Pat Buchanan, give me a (INAUDIBLE) of that Biblical statement. Is he for real or kidding or what? What? Is this ethnic solidarity, party disloyalty? What is it here?
BUCHANAN: I think Arlen lost it for a minute is what happened.
There‘s no way the court can hand that thing to Coleman. They might say,
we‘ve got to do further stuff or call Frank the winner, because there‘s no
I haven‘t seen any count yet that puts Coleman ahead in the last couple months.
MATTHEWS: Did he fail to reboot there, Joan? He failed to readjust his answer given his recent switch?

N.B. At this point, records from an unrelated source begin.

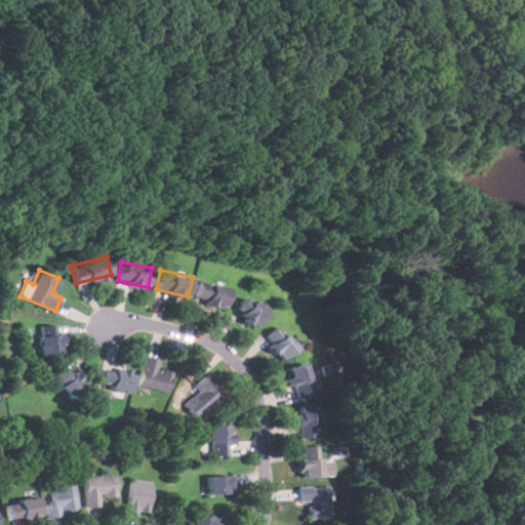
[(194,297),(224,308),(230,288),(200,279),(194,297)]
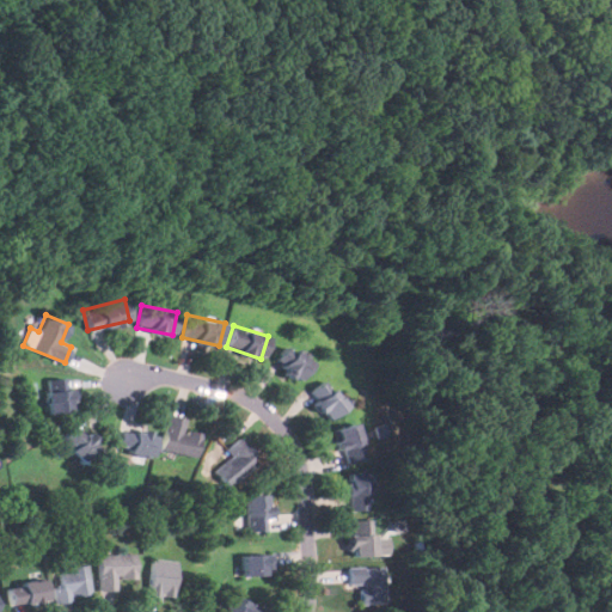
[(311,365),(288,343),(274,359),(297,380),(311,365)]
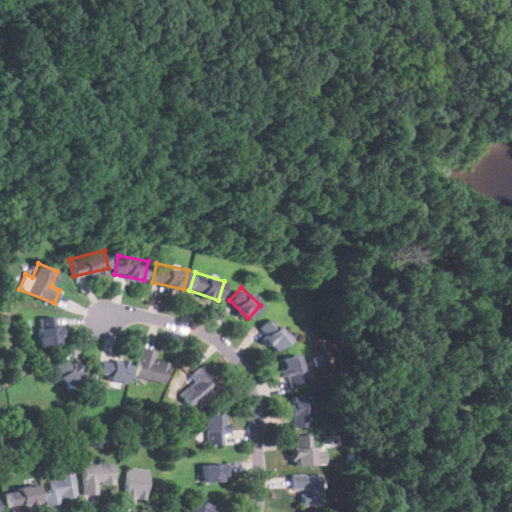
[(39,315),(39,345),(59,345),(59,315),(39,315)]
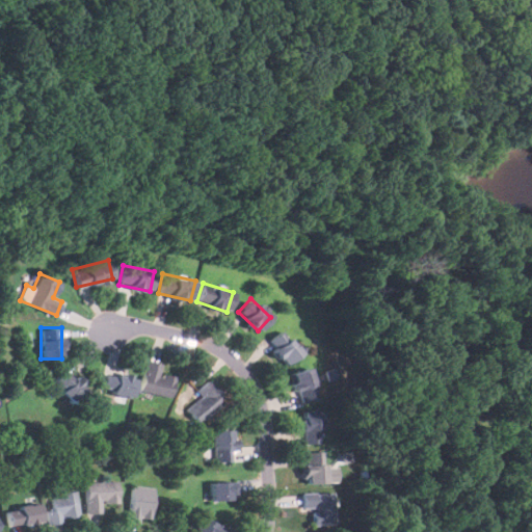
[(301,351),(282,328),(267,342),(287,364),(301,351)]
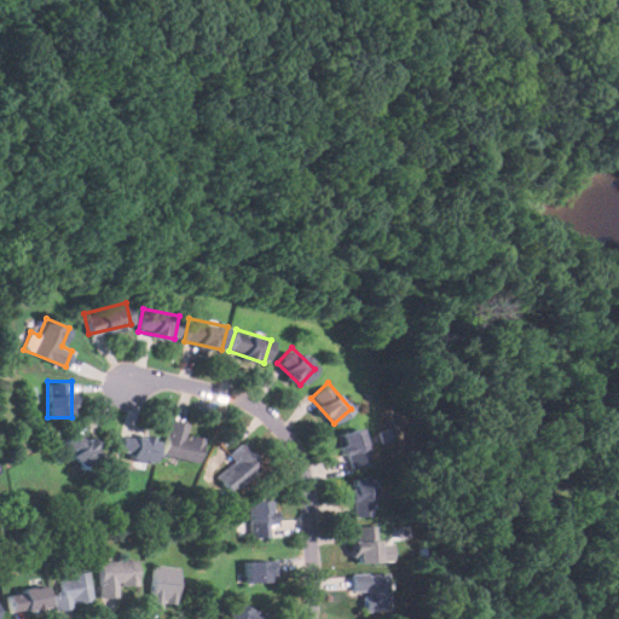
[(186,422),(169,418),(161,453),(198,462),(203,439),(183,434),(186,422)]
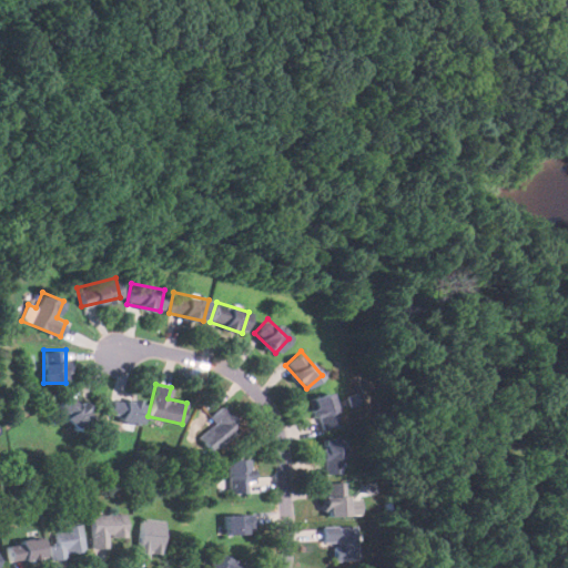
[(80,430),(95,415),(71,391),(56,406),(80,430)]
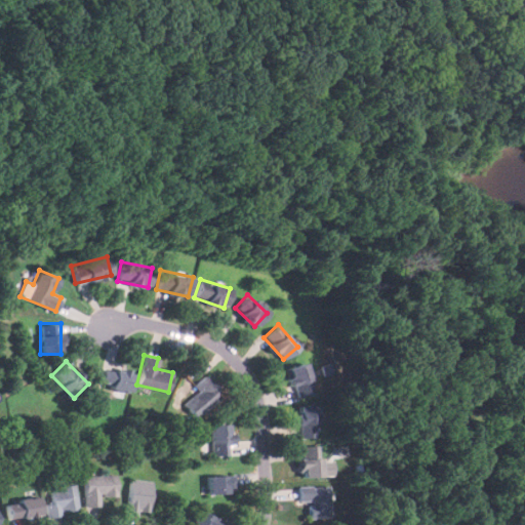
[(296,397),(314,391),(304,362),(286,368),(296,397)]
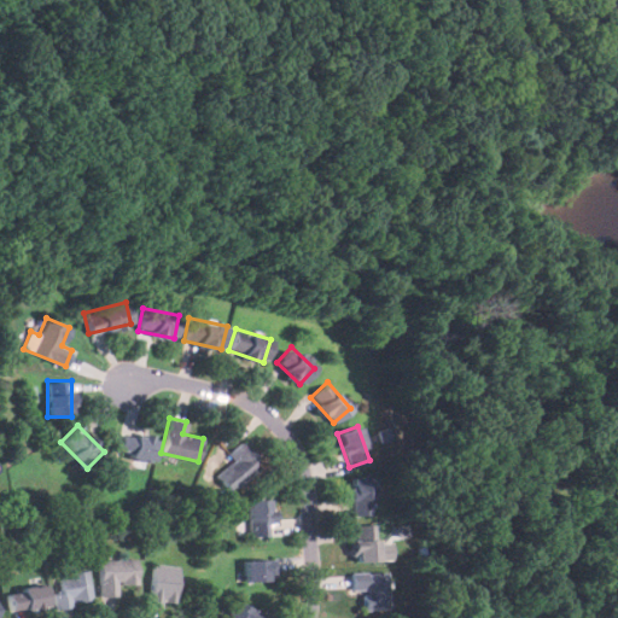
[(155,456),(155,432),(116,432),(116,456),(155,456)]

WALSH: I think he completely spaced out on it, Chris. It just totally slipped his mind that he‘s now a loyal Democrat, or not so loyal Democrat.
MATTHEWS: The thing is he may be friends with Norm Coleman and he felt some loyalty to him, because he‘s been rooting to him for months.
This is the thing, Pat, which you‘ve never had to do, which is change parties from one to another. Although you did create one of your own at one point. This idea you have to switch on everything. Your wife has to change parties. Your kids have to change registrations. It gets very complicated.
BUCHANAN: It sure does. Look, right now, you‘ve got Arlen now, Chris. He‘s your problem, not ours anymore.
MATTHEWS: No, he‘s not. I‘m in this business. Thank you, gentlemen and ladies. We‘ll argue affirmative action until we die. Thank you, Pat Buchanan. Thank you, Joan Walsh. Join us again tomorrow night at 5:00 and 7:00 Eastern for more HARDBALL. We‘re going to have a lot more on the Kennedys for years to come and a lot more on affirmative action for years to come.
Fortunately, I‘m about to turn over the time to one of the great men in our business, Mr. Ed Schultz. “THE ED SHOW” is coming up with Ed Schultz.